Richard Leiby: You're a regular Benjamin Braddock! But just remember what Mr. Robinson told Ben: You are filth, or words to that effect.
Gee, poor Jimmy Guckert can't find a date for the White House Correspondent's Dinner! Boo fr_ _ _ ing hoo! I would think that the members of the White House Correspondents Association wouldn't want to waste a guest ticket on this guy. How about Brad Pitt and Jennifer Aniston? They're far more interesting than Guckert!
Richard Leiby: The big "get" at the White House Correspondents Dinner this year will be ... me. In coming weeks I'm going to disgrace myself publicly, you can bet on it.

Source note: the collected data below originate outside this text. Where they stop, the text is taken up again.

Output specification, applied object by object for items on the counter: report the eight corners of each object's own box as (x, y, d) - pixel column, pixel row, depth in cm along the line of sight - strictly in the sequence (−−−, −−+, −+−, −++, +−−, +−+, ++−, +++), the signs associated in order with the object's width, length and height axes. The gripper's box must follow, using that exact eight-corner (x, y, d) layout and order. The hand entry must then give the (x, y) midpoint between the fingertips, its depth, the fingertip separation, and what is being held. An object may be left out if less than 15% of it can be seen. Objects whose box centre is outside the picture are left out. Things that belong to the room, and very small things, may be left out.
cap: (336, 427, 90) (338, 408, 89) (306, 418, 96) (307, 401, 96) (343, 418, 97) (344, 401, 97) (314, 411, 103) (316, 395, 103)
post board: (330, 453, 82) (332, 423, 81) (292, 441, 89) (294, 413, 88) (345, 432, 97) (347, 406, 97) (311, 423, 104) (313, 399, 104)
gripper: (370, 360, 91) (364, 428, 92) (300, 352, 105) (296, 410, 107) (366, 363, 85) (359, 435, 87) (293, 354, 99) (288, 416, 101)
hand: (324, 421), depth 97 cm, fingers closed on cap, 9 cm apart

What's your take on this guy? Do you think he planted in the White House press corps to make Bush look good? I think it's suspicious that he "outed" (in CIA terms) Valerie Plame with no apparent punishment, while two real journalists are headed for jail for doing the same thing. This is the same administration that had journalists on the payroll. (Richard, with as many Bush-twins notices as you've been running, I know you're not in the pay of the Bush White House.)
Richard Leiby: My take is that he's an agenda-driven wannabe journalist with no training -- and that offends me as a member of the Media Elite. Was he a planted White House claque? Well, I think they welcomed his softball questions, but I don't know much more. It's something the Dems want the GAO to investigate alone with the other paid shilling cases in the administration. As for the Plame matter, I've read that his position that he didn't get access to classified docs and was just reading the Wall Street Journal.

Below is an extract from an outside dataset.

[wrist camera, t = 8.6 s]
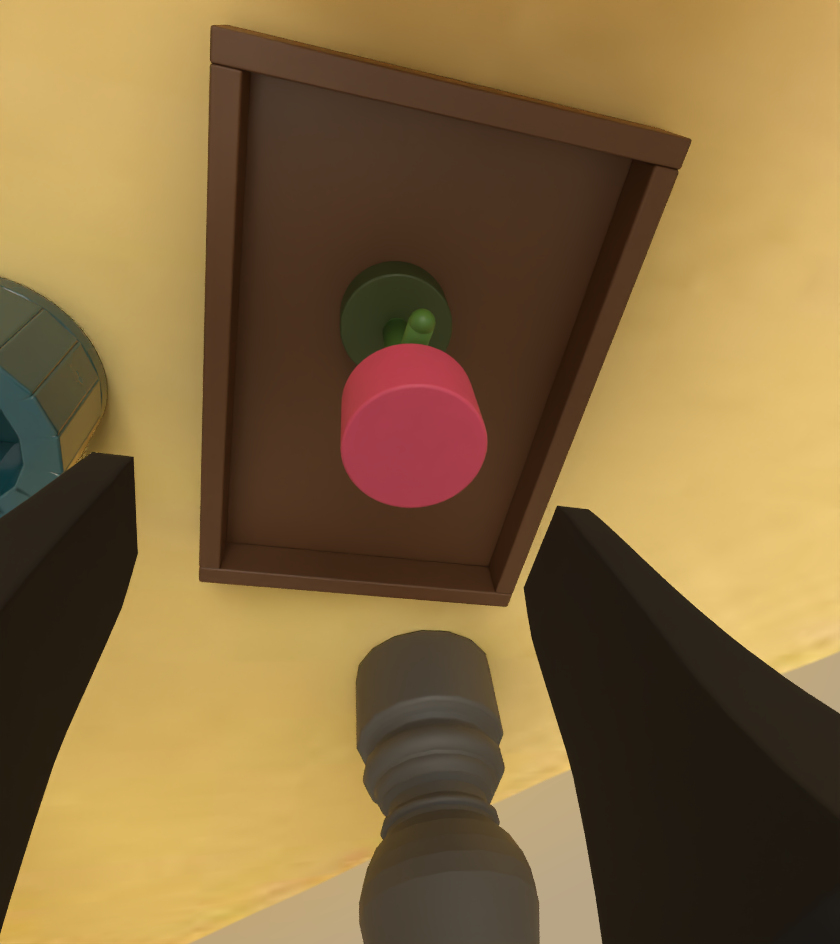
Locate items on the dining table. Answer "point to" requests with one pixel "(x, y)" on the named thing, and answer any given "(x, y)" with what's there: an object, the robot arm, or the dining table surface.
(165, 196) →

As for my relationship with the spinners in Bush White House: They swoon when I come near with my mighty Beef Stick.
But please do not toy with your Members in public.
Richard Leiby: Good advice.
Quid -- as one who has had drinks at both Polly's and Smith Point, I can tell you -- you're not missing anything.
And in case you doubt my taste, I've even had drinks with your lovely assistant. So if you don't trust me, at least trust her. Which reminds me, she still owes me a drink.
Richard Leiby: Anne is very curious about Who You Are. Please email a photo, full-frontal preferred.
Not to trend too gay, but did Jeff Gannon specifiy from which gender he is soliciting dates?
Richard Leiby: You mean dates to the White House Correspondents Dinner? No, all he said was they he hoped to get an invitation. Suggest you check out Editor & Publisher online for crucial Gannon updates. Here's something new:
By Joe Strupp
Published: February 23, 2005 4:55 PM ET
NEW YORK -- Two leaders of the U.S. House Judiciary Committee want the federal prosecutor investigating the Valeria Plame case to subpoena a personal journal of controversial White House reporter James Guckert, following Editor & Publisher's disclosure yesterday that Guckert claims he kept the journal for the past two years.
Richard: I like the use of the word "Ashcroft" in place of expletives on film. Be sure to tell Weingarten about this. If one were to swear over the telephone, would that be replaced by "Powell" in the transcripts?
Richard Leiby: Yes, please use "Powell" or "Rumsfeld." As for Weingarten: He can go Cheney himself. That's always been my position.
Igloos are made in the Arctic. Penguins are only found in the Southern hemisphere.
Richard Leiby: See also: READERS ARE ALWAYS RIGHT!
Canada, you're a hoser: Don't you guys in the Great White North have better things to do, like ice-fishing and Molson-swilling?
(Sorry. I'm not really defensive.)
Fisher's chat is talking about banning sex toys in Virginia. What's up with that?
Richard Leiby: Synchronicity?
Also, when it snows, people around here think of cocaine and sex. It's only natural.
Don't leave us out::
Anne is also a gift to the female gay population. We love her too.
Richard Leiby: Thanks. And, again, let's hear it for Trending Gay.
The news stories this week said that one of the phone numbers in Paris Hilton's cell phone was Ashley Olsen's.
What, exactly, do you think their conversations sound like? Do you think they discuss global warming, Social Security reform, Russian-American political relations, and the latest doings by the nifty White House Council of Economic Advisers?